In the 1990s, social websites began to alter notions about how girls were supposed to behave and look: hence the Britney Spears’ influence of T-shirts flaunting the midriff. There were still heroes such as Nancy Drew, and the magazine Seventeen, which had been around since the 1940s. However, that fashion bible is now being read by girls of 10 and 11.
The larger culture directed at girls and teenagers was defined by TV shows such as Beverly Hills 90210 and movies such as Mean Girls and Thirteen. Not uplifting role models. Or liberated to any extent.
The McGill journal was conceived in 2002 when three Montreal-based academics were in London for a conference on young feminism. The three were inspired by what they heard about girlhood to start the journal, and they invited experts in literature, history, advertising, etc., to contribute – as well as girls themselves, who provide some of the photographs.
“In the late 1990s girls’ studies and girl culture were labels which hadn’t yet been placed,” says Jacqueline Reid-Walsh, one of the three journal creators.
Reid-Walsh, who’s now at Penn State University, drew some of her inspiration from being the mother of a young girl in the late 1980s and “looking at the world around her.”
She explored part of this in a paper that countered some feminist orthodoxy, “Thank You, Barbie,” with colleague Claudia Mitchell. It looked at how the doll can be seen beyond its hourglass figure and perfect relations with Ken to be an exemplar of someone who questions about women’s place in society.
“Each successive version of Barbie brings with it new contradictions … What does it mean that Barbie addresses eating disorders and makes it possible for a daycare centre to be enlarged?” the writers asked.
Here, at York University, Cheryl van Daalen-Smith of the School of Nursing is planning a forum on March 15 to gather experts on girls and girls themselves to discuss starting another journal and perhaps a future conference.
“This is long overdue,” says van Daalen-Smith, also an associate professor in women’s studies and children’s studies.
“Psychologists were the first to really talk about the journey of girls,” she says. Girls “were so much more at risk for depression and weight issues.”
Working as a public health nurse 20 years ago gave van Daalen-Smith access to girls and allowed her to hear their concerns.
“Violence is the No. 1 issue and I define that broadly to include the way women are viewed and treated. Girls are frequently called ‘slut, whore and fat bitch.’ ” They are objectified at a younger age as they enter puberty earlier. They are dealing with enormous pressures to have sex: at a party if you wear a certain bracelet or a certain colour lipstick it means you’re willing to have oral sex, van Daalen-Smith explains.

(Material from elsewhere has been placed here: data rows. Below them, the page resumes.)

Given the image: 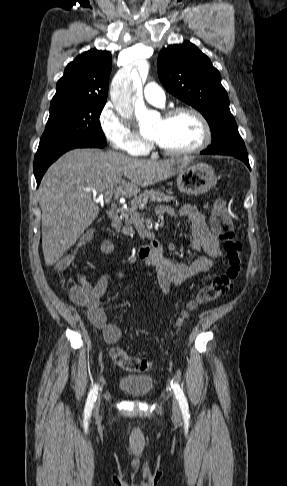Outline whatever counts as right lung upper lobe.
<instances>
[{
  "mask_svg": "<svg viewBox=\"0 0 287 486\" xmlns=\"http://www.w3.org/2000/svg\"><path fill=\"white\" fill-rule=\"evenodd\" d=\"M111 68L109 51L91 49L78 55L57 82L50 107L86 100L106 101Z\"/></svg>",
  "mask_w": 287,
  "mask_h": 486,
  "instance_id": "cb5924a9",
  "label": "right lung upper lobe"
}]
</instances>
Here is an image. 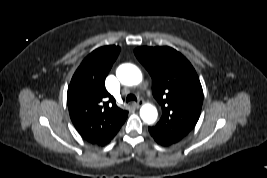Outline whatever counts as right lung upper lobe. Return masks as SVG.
Here are the masks:
<instances>
[{
    "instance_id": "obj_1",
    "label": "right lung upper lobe",
    "mask_w": 267,
    "mask_h": 178,
    "mask_svg": "<svg viewBox=\"0 0 267 178\" xmlns=\"http://www.w3.org/2000/svg\"><path fill=\"white\" fill-rule=\"evenodd\" d=\"M119 52L118 46H104L91 52L68 87L67 105L72 123L91 144L102 145L111 139L128 115L105 88V79Z\"/></svg>"
}]
</instances>
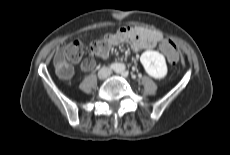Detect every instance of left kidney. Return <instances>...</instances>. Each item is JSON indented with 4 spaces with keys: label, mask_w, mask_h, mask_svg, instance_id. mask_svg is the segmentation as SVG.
<instances>
[{
    "label": "left kidney",
    "mask_w": 230,
    "mask_h": 155,
    "mask_svg": "<svg viewBox=\"0 0 230 155\" xmlns=\"http://www.w3.org/2000/svg\"><path fill=\"white\" fill-rule=\"evenodd\" d=\"M146 73L155 78L162 79L167 75V65L165 57L157 51H145L140 57Z\"/></svg>",
    "instance_id": "obj_1"
}]
</instances>
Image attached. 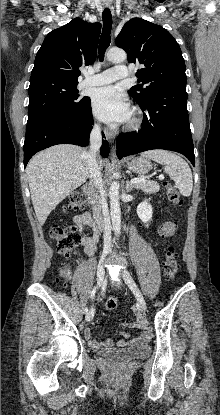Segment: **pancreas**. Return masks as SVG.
I'll return each mask as SVG.
<instances>
[{
  "label": "pancreas",
  "mask_w": 220,
  "mask_h": 415,
  "mask_svg": "<svg viewBox=\"0 0 220 415\" xmlns=\"http://www.w3.org/2000/svg\"><path fill=\"white\" fill-rule=\"evenodd\" d=\"M134 187L137 189H141L142 191L149 193V194L157 193L160 190L159 184L155 181H150V180H145L143 182L135 183Z\"/></svg>",
  "instance_id": "cf45deb5"
}]
</instances>
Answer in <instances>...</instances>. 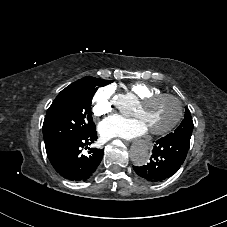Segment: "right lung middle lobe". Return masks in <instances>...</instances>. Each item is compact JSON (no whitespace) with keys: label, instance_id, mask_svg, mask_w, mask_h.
I'll return each instance as SVG.
<instances>
[{"label":"right lung middle lobe","instance_id":"obj_1","mask_svg":"<svg viewBox=\"0 0 227 227\" xmlns=\"http://www.w3.org/2000/svg\"><path fill=\"white\" fill-rule=\"evenodd\" d=\"M94 77H84L63 89L47 110L43 123L45 147L95 128L91 101L98 87L111 83Z\"/></svg>","mask_w":227,"mask_h":227}]
</instances>
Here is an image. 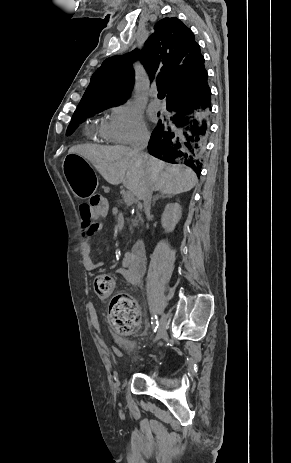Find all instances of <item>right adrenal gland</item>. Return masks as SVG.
<instances>
[{
    "label": "right adrenal gland",
    "mask_w": 291,
    "mask_h": 463,
    "mask_svg": "<svg viewBox=\"0 0 291 463\" xmlns=\"http://www.w3.org/2000/svg\"><path fill=\"white\" fill-rule=\"evenodd\" d=\"M167 197L170 198L171 195H168V194H157V195H155V196L153 197L152 206H154V205H155V202H156L157 200H159L160 198L164 199V198H167Z\"/></svg>",
    "instance_id": "obj_1"
}]
</instances>
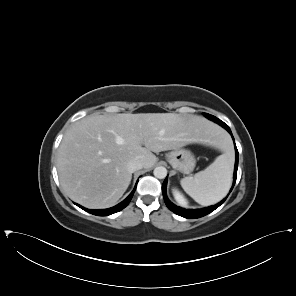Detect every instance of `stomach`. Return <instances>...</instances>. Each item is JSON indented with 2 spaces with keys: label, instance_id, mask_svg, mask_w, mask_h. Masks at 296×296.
I'll use <instances>...</instances> for the list:
<instances>
[{
  "label": "stomach",
  "instance_id": "stomach-1",
  "mask_svg": "<svg viewBox=\"0 0 296 296\" xmlns=\"http://www.w3.org/2000/svg\"><path fill=\"white\" fill-rule=\"evenodd\" d=\"M169 164L177 171L183 174L191 173L196 164V159L188 149H175L166 154Z\"/></svg>",
  "mask_w": 296,
  "mask_h": 296
}]
</instances>
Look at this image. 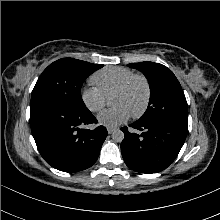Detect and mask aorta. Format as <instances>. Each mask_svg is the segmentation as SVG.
<instances>
[{
  "label": "aorta",
  "instance_id": "aorta-1",
  "mask_svg": "<svg viewBox=\"0 0 220 220\" xmlns=\"http://www.w3.org/2000/svg\"><path fill=\"white\" fill-rule=\"evenodd\" d=\"M112 139L115 142H122L124 139V133L120 129L114 130L112 132Z\"/></svg>",
  "mask_w": 220,
  "mask_h": 220
}]
</instances>
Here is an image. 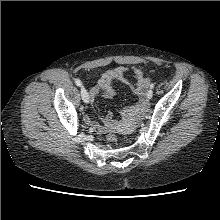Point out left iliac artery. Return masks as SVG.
Masks as SVG:
<instances>
[{"label":"left iliac artery","instance_id":"44dca946","mask_svg":"<svg viewBox=\"0 0 220 220\" xmlns=\"http://www.w3.org/2000/svg\"><path fill=\"white\" fill-rule=\"evenodd\" d=\"M150 88H154V84L153 83L150 85Z\"/></svg>","mask_w":220,"mask_h":220}]
</instances>
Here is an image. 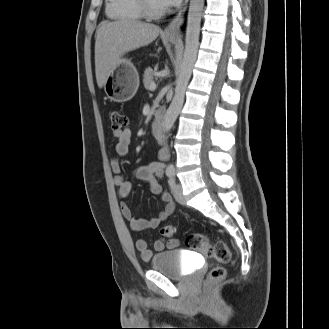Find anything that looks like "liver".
<instances>
[{
  "instance_id": "1",
  "label": "liver",
  "mask_w": 329,
  "mask_h": 329,
  "mask_svg": "<svg viewBox=\"0 0 329 329\" xmlns=\"http://www.w3.org/2000/svg\"><path fill=\"white\" fill-rule=\"evenodd\" d=\"M161 32L154 24L135 20L104 21L96 32L95 73L102 88L110 72L125 53L152 43Z\"/></svg>"
}]
</instances>
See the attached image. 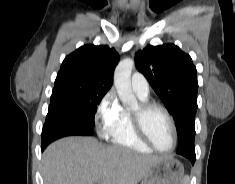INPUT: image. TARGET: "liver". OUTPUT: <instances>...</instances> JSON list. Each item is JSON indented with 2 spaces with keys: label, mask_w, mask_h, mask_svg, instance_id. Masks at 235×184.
Here are the masks:
<instances>
[{
  "label": "liver",
  "mask_w": 235,
  "mask_h": 184,
  "mask_svg": "<svg viewBox=\"0 0 235 184\" xmlns=\"http://www.w3.org/2000/svg\"><path fill=\"white\" fill-rule=\"evenodd\" d=\"M168 156H140L128 148H104L96 138L70 136L50 144L42 158L45 184H138Z\"/></svg>",
  "instance_id": "1"
}]
</instances>
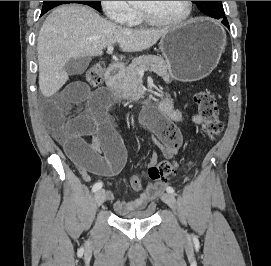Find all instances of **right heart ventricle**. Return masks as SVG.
I'll use <instances>...</instances> for the list:
<instances>
[{
    "mask_svg": "<svg viewBox=\"0 0 271 266\" xmlns=\"http://www.w3.org/2000/svg\"><path fill=\"white\" fill-rule=\"evenodd\" d=\"M144 22V19L142 18L141 14L139 11H135V16L130 23V25H140Z\"/></svg>",
    "mask_w": 271,
    "mask_h": 266,
    "instance_id": "e07e8e85",
    "label": "right heart ventricle"
}]
</instances>
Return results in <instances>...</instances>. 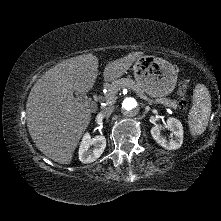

As a public health nurse van Daalen-Smith learned that many girls felt “unappreciated, devalued, dismissed and judged.” She adds: “Girls told me they learned to live as chameleons, constantly adapting, based on appearances or how they thought they were expected to be.”
She learned some of this as she spent two years travelling across Canada speaking to 65 girls about their lives and interests.
As the mother of a daughter, I find this relevant and touching. And I am grateful my daughter, who had tough moments in teenhood, had so many good role models, not only teachers or adults she met but TV shows such as Road to Avonlea. It focused on feisty Sara Stanley and made the children’s characters as important as the adult ones.
But the show my daughter watched again and again via DVD into early adulthood was Golden Girls, headed by Bea Arthur, who had earlier played television’s first feminist, Maude. Golden Girls was about a group of divorced, retired women living in Florida.
“It’s about girls being together and it doesn’t matter whether they are 70 or 17,” my daughter says. “It’s about four different women who had different world views and different talents and but they came together and muddled along together. It’s about friends.”
The importance of friends. I hope the new girlhood studies can look at positive influences like that, too, the wisdom of Carole King who once sang: “You’ve got a friend.”